Genre
Short stories, Short Fiction, World War II fiction
Setting and Context
The stories are set during World War II specifically within the ranks of the Royal Air Force.
Narrator and Point of View
"An African Story' is narrated by a third person narrator who tells the story of a young airforceman lost in a remote area of Africa.
Tone and Mood
The tone is very dark; the mood deals with the insanity of the war.

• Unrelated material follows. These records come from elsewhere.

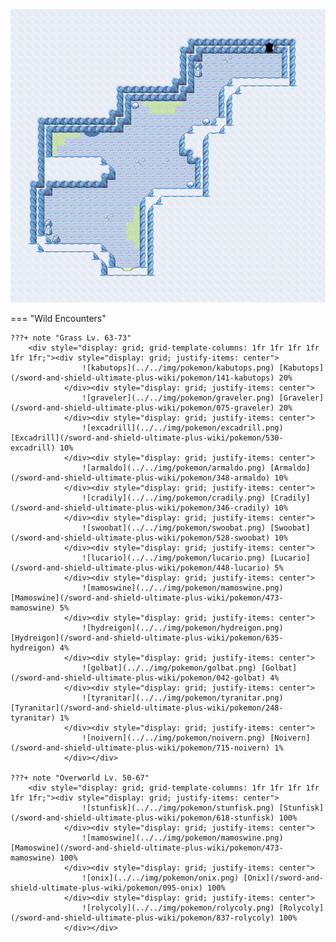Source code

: <img src="../../img/routes/Tanoby Key (Crown Tundra).png" alt="Tanoby Key (Crown Tundra)"/>

=== "Wild Encounters"


	???+ note "Grass Lv. 63-73"
		<div style="display: grid; grid-template-columns: 1fr 1fr 1fr 1fr 1fr 1fr;"><div style="display: grid; justify-items: center">
                    ![kabutops](../../img/pokemon/kabutops.png) [Kabutops](/sword-and-shield-ultimate-plus-wiki/pokemon/141-kabutops) 20%
                </div><div style="display: grid; justify-items: center">
                    ![graveler](../../img/pokemon/graveler.png) [Graveler](/sword-and-shield-ultimate-plus-wiki/pokemon/075-graveler) 20%
                </div><div style="display: grid; justify-items: center">
                    ![excadrill](../../img/pokemon/excadrill.png) [Excadrill](/sword-and-shield-ultimate-plus-wiki/pokemon/530-excadrill) 10%
                </div><div style="display: grid; justify-items: center">
                    ![armaldo](../../img/pokemon/armaldo.png) [Armaldo](/sword-and-shield-ultimate-plus-wiki/pokemon/348-armaldo) 10%
                </div><div style="display: grid; justify-items: center">
                    ![cradily](../../img/pokemon/cradily.png) [Cradily](/sword-and-shield-ultimate-plus-wiki/pokemon/346-cradily) 10%
                </div><div style="display: grid; justify-items: center">
                    ![swoobat](../../img/pokemon/swoobat.png) [Swoobat](/sword-and-shield-ultimate-plus-wiki/pokemon/528-swoobat) 10%
                </div><div style="display: grid; justify-items: center">
                    ![lucario](../../img/pokemon/lucario.png) [Lucario](/sword-and-shield-ultimate-plus-wiki/pokemon/448-lucario) 5%
                </div><div style="display: grid; justify-items: center">
                    ![mamoswine](../../img/pokemon/mamoswine.png) [Mamoswine](/sword-and-shield-ultimate-plus-wiki/pokemon/473-mamoswine) 5%
                </div><div style="display: grid; justify-items: center">
                    ![hydreigon](../../img/pokemon/hydreigon.png) [Hydreigon](/sword-and-shield-ultimate-plus-wiki/pokemon/635-hydreigon) 4%
                </div><div style="display: grid; justify-items: center">
                    ![golbat](../../img/pokemon/golbat.png) [Golbat](/sword-and-shield-ultimate-plus-wiki/pokemon/042-golbat) 4%
                </div><div style="display: grid; justify-items: center">
                    ![tyranitar](../../img/pokemon/tyranitar.png) [Tyranitar](/sword-and-shield-ultimate-plus-wiki/pokemon/248-tyranitar) 1%
                </div><div style="display: grid; justify-items: center">
                    ![noivern](../../img/pokemon/noivern.png) [Noivern](/sword-and-shield-ultimate-plus-wiki/pokemon/715-noivern) 1%
                </div></div>

	???+ note "Overworld Lv. 50-67"
		<div style="display: grid; grid-template-columns: 1fr 1fr 1fr 1fr 1fr 1fr;"><div style="display: grid; justify-items: center">
                    ![stunfisk](../../img/pokemon/stunfisk.png) [Stunfisk](/sword-and-shield-ultimate-plus-wiki/pokemon/618-stunfisk) 100%
                </div><div style="display: grid; justify-items: center">
                    ![mamoswine](../../img/pokemon/mamoswine.png) [Mamoswine](/sword-and-shield-ultimate-plus-wiki/pokemon/473-mamoswine) 100%
                </div><div style="display: grid; justify-items: center">
                    ![onix](../../img/pokemon/onix.png) [Onix](/sword-and-shield-ultimate-plus-wiki/pokemon/095-onix) 100%
                </div><div style="display: grid; justify-items: center">
                    ![rolycoly](../../img/pokemon/rolycoly.png) [Rolycoly](/sword-and-shield-ultimate-plus-wiki/pokemon/837-rolycoly) 100%
                </div></div>



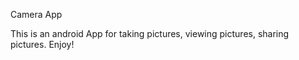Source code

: Camera App


This is an android App for taking pictures, viewing pictures, sharing pictures. Enjoy!
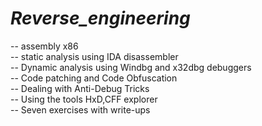 # ***Reverse_engineering*** <br>

-- assembly x86 <br>
-- static analysis using IDA disassembler <br>
-- Dynamic analysis using Windbg and x32dbg debuggers <br>
-- Code patching and Code Obfuscation <br>
-- Dealing with Anti-Debug Tricks <br>
-- Using the tools HxD,CFF explorer <br>
-- Seven exercises with write-ups <br>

Protagonist and Antagonist
War is the antagonist, the pilots are the protagonists, and mankind as a whole is also a protagonist.
Major Conflict
The major conflict in the collection is World War II.
Climax
The climax comes at the end of the collection when Dahl turns the book over to the reader; we are instructed to consider ourselves as the people waiting underneath the bombs.
Foreshadowing
The conversations that the pilots have together foreshadows the mental breakdowns they are going to experience at the end of the war, when they return to their families and their lives as they were before.
Understatement
N/A
Allusions
The title of the story "They Shall Not Grow Old" alludes to lines in a poem by Laurence Binyon entitled "Anzac Ode".
Imagery
The imagery in the collection is extremely dark and foreboding, and the majority of the images created involve mass death and destruction.
Paradox
In the story about the man and his dog, Smith, the men notice a paradox; if one of them as an individual committed a heinous crime, or if a building full of people dropped dead suddenly and randomly, there would be national outrage, but when they bomb a building filled with people in the name of the war, barely an eyebrow is raised.
Parallelism
The premise of the collection is that there is a parallel between the reader and the people in the buildings that the pilots are planning to drop a bomb on.
Metonymy and Synecdoche
"You" is not only used to address on specific reader, it also represents the global readership of the collection.